**WHAT THIS EXERCISE ASKS**
(a) In the comment response letter, what was the total amount of the correcting entry recorded in the quarter ended March 31, 2007?
(b) Continue the comment response letter, picking up after its final sentence.
PROVIDED PASSAGE section start
55.      INCLUDE UPDATED ACCOUNTANTS' CONSENTS WITH ALL AMENDMENTS TO THE
         FILING.

         The Company has included an updated accountant's consent as Exhibit
23.2 to the Registration Statement.

Interim Condensed Financial Statements, page F-2
- ------------------------------------------------

General
- -------

56.      AS APPLICABLE, PLEASE REVISE YOUR UNAUDITED CONDENSED FINANCIAL
         STATEMENTS TO ALSO ADDRESS THE COMMENTS ISSUED BELOW IN CONNECTION WITH
         YOUR ANNUAL AUDITED FINANCIAL STATEMENTS.




Russell Mancuso, Esq.
September 14, 2007
Page 27


         The Company has revised its unaudited condensed combined financial
statements commencing on page F-2 of the Registration Statement to address the
comments issued below in connection with its annual audited financial
statements.

Notes to Condensed Financial Statements, page F-5
- -------------------------------------------------

Note 1. Summary of Significant Accounting Policies, page F-5
- ------------------------------------------------------------

- -SAB 108--Misstatements in Prior Periods, page F-6
- --------------------------------------------------

57.      WE NOTE YOUR DISCLOSURE THAT YOU RECORDED A NET $22,000 ADJUSTMENT FOR
         ERRORS IN YOUR FINANCIAL STATEMENTS. PLEASE TELL US WHETHER THE
         ADJUSTMENT WAS RECORDED IN YOUR MARCH 31, 2007 OR 2006 FINANCIAL
         STATEMENTS. ADDITIONALLY, PLEASE TELL US HOW THIS ADJUSTMENT IS IN
         ACCORDANCE WITH SAB 108 WHICH IS REQUIRED TO BE ADOPTED IN YOUR
         FINANCIAL STATEMENTS FOR THE PERIOD ENDING AFTER NOVEMBER 15, 2006,
         WHICH IN YOUR CASE IS DECEMBER 31, 2006.

         The $22,000 was not recorded in the Company's financial statements, but
represents a $22,000 net effect of errors for the quarter. The Company did not
record an immaterial price testing error of $34,000 at December 31, 2005.
Correction of this price testing error during the first quarter would have
resulted in income of $34,000 which would have offset the $56,000 of expense
recognized during the first quarter.

         Due to an error in recording interest expense on the note payable since
the fourth quarter of 2005, a correcting entry to record the cumulative effect
of the error was recorded in the quarter ended March 31, 2007. The total amount
of the correcting entry was $56,000. In analyzing the proper disposition of the
error, the Company considered the provisions of SAB 108, SAB 99, SAS 154 and APB
28. The error was not intentional, but rather it was due to an incorrect
amortization schedule for a note payable. The payments due on the note in prior
periods were not paid as scheduled because the Company was short of cash and
this led to an improper interest accrual on the balance owed which grew from
quarter to quarter until paid.
PROVIDED PASSAGE section end
DATA FOR REVIEW section start
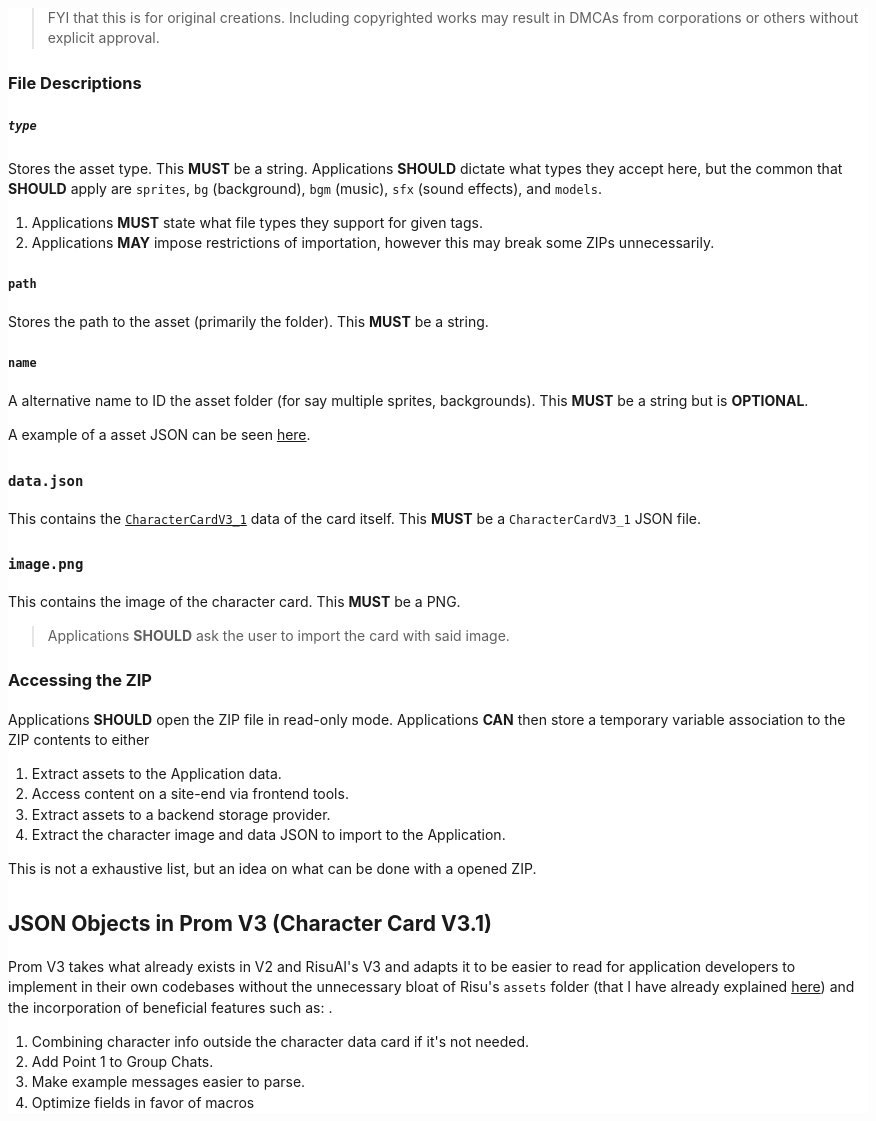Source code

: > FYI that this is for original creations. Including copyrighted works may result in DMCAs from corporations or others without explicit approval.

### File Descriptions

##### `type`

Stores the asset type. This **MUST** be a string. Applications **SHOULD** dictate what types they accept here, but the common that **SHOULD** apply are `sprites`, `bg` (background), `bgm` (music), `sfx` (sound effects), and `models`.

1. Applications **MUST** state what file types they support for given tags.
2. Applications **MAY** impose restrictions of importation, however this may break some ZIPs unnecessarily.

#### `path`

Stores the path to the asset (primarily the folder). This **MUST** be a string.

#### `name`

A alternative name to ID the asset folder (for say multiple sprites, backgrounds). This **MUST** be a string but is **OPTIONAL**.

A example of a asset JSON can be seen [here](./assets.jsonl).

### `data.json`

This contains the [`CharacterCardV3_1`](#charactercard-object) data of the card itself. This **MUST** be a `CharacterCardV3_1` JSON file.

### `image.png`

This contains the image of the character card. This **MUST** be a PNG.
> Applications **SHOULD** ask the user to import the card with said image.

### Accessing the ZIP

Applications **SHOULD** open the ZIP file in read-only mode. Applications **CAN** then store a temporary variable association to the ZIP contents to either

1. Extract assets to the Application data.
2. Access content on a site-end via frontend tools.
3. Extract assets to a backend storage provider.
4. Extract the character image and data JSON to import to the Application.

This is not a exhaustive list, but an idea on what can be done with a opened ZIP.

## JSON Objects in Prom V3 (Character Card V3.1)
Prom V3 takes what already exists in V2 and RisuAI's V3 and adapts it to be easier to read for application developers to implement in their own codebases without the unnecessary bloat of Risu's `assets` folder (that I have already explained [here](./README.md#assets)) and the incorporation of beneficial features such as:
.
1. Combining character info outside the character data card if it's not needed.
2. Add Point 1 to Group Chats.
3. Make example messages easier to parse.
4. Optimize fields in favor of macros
DATA FOR REVIEW section end
**TASK RESPONSES**
(a) $56,000

(b)
         The quantitative analysis of the impact of the error on the prior
period financial statements is as follows:

FISCAL 2005:
- ------------

         Approximately $12,000 related to the fiscal year ended December 31,
2005, which amount is approximately 8% of pretax profit and approximately 2% of
interest expense for the year. The error had no impact on cash flows and was
insignificant both quantitatively and qualitatively in relation to sales, total




Russell Mancuso, Esq.
September 14, 2007
Page 28


assets and net equity. Based on the relative insignificance of the error, the
Company considers the financial statements for the year ended December 31, 2005
to be fairly stated in all material respects. As such, no restatement is
required.

FISCAL 2006:
- ------------

         Approximately $44,000 related to the fiscal year ended December 31,
2006, which amount is less than 4% of pretax profit and approximately 5% of
interest expense for the year. The error had no impact on cash flows and was
insignificant both quantitatively and qualitatively in relation to sales, total
assets and net equity. Based on the relative insignificance of the error, the
Company considers the financial statements for the year ended December 31, 2006
to be fairly stated in all material respects. As such, no restatement is
required.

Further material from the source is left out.